Dir. Sogo Ishii, with English subtitles.

36 Comments

  1. What’s this from? Was there ever a release with English subtitles on DVD? I’ve been hunting for this for a long time now.

  2. Thank you, I really enjoyed it. I was born in 93, so I missed a chance to watch 80~90's horror movies at theater. Sometimes, especially when I watch a masterpiece film like this, I feel like I was born in wrong time.🤣

  3. good film. does anyone know the name of the 2nd track that plays during the credits? it's a banger

  4. Great movie, but god that ending is just so evil it just makes me feel terrible

  5. Interesting movie the cinematography and colors look great shame that it's quality here is low I'll soon try remastering this to 4k.

  6. Spoilers for those that don't understand the ending:

    The reason why Yuki (the tomboyish girl) was the killer was entirely by accident. Dr. Rei Aku mentally stripped Yuki down to her core and implanted in a fake traumatic event to give her some sort of "clarity" or self reflection for trying to join a cult in the first place, this is how he "deprograms" his patients (tbh thou he claims he deprograms people but he actually reprograms them). This backfired as the bullshit traumatic event lead Yuki into becoming an artificially-created serial killer. Apparently, Yuki had some sort of hidden innate natural-born-killer type shit going on inside her, hence all the Nietzsche talk, and this false trauma awakened it by accident. Aku was trying to perfect and fine-tune his treatment with Yuki and this ambition to perfect his methods and not get shut down by the psychiatric community explains why he kept her around instead of reporting her killings to the authorities. In the scene were Yuki attempts to shake Suma's hand is her acknowledgement that both of them have been corrupted by the doctor, which explains that….

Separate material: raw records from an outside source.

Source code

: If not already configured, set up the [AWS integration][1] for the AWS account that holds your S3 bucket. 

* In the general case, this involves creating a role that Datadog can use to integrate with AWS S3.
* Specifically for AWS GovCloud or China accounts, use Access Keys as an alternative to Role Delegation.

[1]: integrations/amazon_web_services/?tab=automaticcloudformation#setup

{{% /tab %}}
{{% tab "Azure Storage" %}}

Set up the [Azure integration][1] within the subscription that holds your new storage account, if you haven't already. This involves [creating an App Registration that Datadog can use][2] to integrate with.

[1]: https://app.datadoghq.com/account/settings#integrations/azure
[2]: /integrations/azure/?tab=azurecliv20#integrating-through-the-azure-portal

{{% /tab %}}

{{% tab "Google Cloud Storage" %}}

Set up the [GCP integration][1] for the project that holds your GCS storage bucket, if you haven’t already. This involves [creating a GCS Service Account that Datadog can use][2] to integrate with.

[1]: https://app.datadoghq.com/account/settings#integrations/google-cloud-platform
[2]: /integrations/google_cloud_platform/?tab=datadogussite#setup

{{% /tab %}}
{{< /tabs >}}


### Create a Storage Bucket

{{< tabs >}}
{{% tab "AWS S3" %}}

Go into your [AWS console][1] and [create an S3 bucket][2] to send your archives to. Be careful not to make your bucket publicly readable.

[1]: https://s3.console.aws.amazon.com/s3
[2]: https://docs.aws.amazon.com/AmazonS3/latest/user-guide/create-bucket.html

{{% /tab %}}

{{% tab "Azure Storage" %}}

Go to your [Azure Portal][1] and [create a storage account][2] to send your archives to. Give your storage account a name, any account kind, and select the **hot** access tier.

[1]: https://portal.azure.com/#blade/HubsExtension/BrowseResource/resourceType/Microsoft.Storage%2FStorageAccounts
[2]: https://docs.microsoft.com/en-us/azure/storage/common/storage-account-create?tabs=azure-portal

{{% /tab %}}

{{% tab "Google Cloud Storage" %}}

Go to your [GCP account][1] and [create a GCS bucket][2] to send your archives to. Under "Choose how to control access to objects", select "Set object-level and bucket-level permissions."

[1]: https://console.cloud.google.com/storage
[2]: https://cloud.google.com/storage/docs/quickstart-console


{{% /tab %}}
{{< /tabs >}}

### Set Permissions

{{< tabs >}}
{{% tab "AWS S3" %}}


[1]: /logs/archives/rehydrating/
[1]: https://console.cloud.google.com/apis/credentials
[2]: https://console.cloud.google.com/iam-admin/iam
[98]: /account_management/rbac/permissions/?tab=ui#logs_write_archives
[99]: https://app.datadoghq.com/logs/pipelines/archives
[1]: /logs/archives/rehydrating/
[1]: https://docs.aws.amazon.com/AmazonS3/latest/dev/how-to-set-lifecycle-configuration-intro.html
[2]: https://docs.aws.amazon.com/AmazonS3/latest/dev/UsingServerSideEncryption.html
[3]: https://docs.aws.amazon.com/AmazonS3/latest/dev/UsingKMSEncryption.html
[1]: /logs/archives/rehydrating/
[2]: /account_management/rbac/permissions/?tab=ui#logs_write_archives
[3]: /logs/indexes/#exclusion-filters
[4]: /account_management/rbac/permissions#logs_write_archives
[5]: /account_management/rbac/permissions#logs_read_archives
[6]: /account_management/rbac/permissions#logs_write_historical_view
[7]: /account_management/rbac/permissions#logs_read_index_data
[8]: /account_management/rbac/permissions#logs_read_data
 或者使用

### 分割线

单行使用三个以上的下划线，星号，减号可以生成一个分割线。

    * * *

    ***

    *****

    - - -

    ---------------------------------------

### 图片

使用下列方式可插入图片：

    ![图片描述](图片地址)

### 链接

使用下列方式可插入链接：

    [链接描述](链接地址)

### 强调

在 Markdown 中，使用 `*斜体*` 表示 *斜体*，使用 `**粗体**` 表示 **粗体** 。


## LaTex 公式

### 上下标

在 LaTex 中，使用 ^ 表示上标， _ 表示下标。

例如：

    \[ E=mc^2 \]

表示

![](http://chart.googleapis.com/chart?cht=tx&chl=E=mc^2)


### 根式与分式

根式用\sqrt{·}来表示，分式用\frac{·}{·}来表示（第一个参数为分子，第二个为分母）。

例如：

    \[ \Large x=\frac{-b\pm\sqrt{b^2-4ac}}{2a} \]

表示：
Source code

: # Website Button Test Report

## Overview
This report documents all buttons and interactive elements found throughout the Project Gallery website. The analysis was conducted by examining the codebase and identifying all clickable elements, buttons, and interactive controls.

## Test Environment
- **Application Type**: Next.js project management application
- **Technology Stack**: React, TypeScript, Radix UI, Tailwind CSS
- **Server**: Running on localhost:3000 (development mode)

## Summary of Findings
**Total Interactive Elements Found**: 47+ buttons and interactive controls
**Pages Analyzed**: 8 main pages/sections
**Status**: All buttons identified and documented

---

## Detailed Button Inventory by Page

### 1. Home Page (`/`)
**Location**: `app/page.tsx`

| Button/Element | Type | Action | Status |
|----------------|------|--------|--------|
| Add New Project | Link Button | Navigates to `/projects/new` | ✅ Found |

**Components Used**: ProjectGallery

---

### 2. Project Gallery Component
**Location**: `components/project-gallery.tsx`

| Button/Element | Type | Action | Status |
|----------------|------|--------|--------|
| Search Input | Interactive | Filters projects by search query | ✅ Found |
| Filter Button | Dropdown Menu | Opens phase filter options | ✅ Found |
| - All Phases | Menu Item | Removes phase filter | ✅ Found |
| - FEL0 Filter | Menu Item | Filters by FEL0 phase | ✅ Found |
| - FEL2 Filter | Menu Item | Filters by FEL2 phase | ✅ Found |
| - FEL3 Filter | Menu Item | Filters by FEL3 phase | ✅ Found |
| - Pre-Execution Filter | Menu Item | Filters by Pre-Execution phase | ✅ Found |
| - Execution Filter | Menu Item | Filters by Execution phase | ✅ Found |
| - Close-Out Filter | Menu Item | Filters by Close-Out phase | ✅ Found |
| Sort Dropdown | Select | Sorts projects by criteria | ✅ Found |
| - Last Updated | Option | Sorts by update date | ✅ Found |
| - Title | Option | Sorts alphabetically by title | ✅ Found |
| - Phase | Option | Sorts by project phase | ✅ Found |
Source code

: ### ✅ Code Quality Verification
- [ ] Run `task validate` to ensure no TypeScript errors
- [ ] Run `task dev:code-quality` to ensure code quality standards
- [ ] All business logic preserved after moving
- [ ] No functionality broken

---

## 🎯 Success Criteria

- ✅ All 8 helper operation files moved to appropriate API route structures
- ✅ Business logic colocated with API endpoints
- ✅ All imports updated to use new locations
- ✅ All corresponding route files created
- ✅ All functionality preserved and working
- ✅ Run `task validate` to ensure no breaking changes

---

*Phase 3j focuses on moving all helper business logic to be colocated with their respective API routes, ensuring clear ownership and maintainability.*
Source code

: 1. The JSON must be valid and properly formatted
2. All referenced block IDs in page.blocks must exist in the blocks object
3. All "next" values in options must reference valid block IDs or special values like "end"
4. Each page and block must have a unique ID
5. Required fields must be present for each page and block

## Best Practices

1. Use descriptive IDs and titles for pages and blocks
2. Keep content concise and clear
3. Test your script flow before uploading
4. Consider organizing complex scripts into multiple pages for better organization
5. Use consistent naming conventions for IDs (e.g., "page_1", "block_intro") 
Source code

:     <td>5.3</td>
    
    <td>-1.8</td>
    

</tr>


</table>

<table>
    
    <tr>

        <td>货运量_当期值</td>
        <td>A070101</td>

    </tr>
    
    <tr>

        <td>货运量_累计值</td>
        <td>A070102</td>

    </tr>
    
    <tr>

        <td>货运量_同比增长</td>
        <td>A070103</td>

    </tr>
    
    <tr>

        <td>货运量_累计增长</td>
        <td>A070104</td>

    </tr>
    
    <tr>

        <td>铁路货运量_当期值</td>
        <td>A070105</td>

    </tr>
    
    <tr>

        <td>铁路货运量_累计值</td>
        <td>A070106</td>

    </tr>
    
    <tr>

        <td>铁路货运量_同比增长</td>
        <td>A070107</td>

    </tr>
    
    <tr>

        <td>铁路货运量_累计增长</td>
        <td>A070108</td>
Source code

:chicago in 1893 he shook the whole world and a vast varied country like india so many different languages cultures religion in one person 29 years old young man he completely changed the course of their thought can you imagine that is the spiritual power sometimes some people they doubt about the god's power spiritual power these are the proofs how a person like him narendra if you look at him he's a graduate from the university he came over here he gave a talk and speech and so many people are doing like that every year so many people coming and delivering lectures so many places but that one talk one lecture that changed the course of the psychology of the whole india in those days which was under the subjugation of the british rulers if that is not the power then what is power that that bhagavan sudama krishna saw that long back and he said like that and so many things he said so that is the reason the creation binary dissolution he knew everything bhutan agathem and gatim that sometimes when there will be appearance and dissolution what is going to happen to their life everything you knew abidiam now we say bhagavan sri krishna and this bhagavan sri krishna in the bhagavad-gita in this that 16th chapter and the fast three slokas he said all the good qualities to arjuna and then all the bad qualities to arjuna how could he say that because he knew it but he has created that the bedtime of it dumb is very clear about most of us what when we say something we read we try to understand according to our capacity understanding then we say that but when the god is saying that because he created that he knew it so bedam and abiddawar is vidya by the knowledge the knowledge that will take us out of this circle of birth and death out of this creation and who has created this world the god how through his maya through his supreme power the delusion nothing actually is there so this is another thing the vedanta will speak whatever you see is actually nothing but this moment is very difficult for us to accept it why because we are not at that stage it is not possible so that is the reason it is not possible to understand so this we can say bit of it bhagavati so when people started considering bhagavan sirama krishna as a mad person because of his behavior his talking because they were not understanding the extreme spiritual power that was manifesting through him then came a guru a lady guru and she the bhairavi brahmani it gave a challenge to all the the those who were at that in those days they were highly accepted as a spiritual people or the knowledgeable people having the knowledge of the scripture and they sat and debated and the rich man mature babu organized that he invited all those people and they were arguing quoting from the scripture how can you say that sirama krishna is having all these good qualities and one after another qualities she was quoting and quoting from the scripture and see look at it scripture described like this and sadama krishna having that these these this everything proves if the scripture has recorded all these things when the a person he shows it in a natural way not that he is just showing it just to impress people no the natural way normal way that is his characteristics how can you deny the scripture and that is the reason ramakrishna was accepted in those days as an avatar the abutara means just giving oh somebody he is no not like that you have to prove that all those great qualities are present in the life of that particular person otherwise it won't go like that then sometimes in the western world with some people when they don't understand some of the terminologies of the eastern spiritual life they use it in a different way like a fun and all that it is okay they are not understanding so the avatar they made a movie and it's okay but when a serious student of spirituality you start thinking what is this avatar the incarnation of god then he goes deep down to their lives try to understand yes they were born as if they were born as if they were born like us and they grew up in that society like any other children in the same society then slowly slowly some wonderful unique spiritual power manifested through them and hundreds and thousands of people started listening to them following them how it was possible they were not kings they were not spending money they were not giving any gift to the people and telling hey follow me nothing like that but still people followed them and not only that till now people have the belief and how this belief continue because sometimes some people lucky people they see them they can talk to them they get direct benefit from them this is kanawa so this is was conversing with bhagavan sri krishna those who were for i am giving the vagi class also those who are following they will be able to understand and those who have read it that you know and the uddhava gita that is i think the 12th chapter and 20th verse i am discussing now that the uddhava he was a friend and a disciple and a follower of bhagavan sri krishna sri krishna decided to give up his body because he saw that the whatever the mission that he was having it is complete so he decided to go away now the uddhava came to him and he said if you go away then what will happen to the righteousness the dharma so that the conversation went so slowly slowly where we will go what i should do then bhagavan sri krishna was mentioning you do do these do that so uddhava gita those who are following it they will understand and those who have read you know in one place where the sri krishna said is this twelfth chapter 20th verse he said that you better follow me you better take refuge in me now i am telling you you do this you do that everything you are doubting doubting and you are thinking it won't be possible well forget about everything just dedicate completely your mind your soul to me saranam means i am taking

    ……Suma was brainwashed the whole time, Dr. Rei Aku had brainwashed her into becoming his companion back when they were young academics. (1. She was the daughter of the dean. 2. Her mind is valuable and 3. She's beautiful, duhh). That's why in the beginning of the movie when they are both in the cave and he turns off his light she freaks out — because without his influence on her she basically has no control over herself, he is the master of her destiny. Even when he left her to go to America and came back 8 years later she still falls for him…hell, her husband that she was with wasn't really a husband if you catch my drift! 🤣 Her false reality that she attempted to build on her own starts crumbling around her faster then a cookie in milk as soon as Aku comes back into her life, and boy does he get a kick out of toying with her fragile sense of self. Like the old saying "if you really love something then you have to set it free" he genuinely loves her and that's probably why he ultimately deprograms her, well that and her snooping around is becoming a nusance lmao.

    Basically, the whole movie was just Dr. Rei Aku trying to clean up the mess he created by trying to patch up poor ol' Yuki before she killed again and "deprogramming" Suma in the process. He is most definitely the villain of the film and he gets away scot-free, and the ending scene very much mirrors the ending scene in Chinatown for those who know your movies, where the Detectives (and audience) know exactly what the fuck is up but can't do shit because their is absolutely no evidence to connect him to the murders: he had Yuki kill herself and he "deprograms" 😉😉 Suma

  7. Thank you for the upload! Arrow Video's Blu-Ray release of Burst City (1982) a few years ago still gives me hope for more remasters of Ishii's work, especially Angel Dust as its essentially a lost masterpiece at this point. I remember discovering that William Gibson dedicated his novel Idoru (1997) to Ishii and then they almost made a film together…the things that might have been!

  8. The laundrette scene is one of the most chilling things ever, flawless filmmaking

  9. Thanks for the upload. Saw Mirrored Mind randomly a few months ago and wanted to watch more from Ishii and this one was also sooo good

  10. It’s funny how I found this … looked up faith no more angel dust album and found this… not disappointed at all I love Japanese horror and never watched this before

  11. I like the directing style, at least some of it. And the background score as well. Although at places, scenes did get annoying but i loved its weirdness.

  12. Ah, I love Ishii and this film was really good but it felt like something was missing for me. I feel like his true masterpiece might be Labyrinth of Dreams at this point.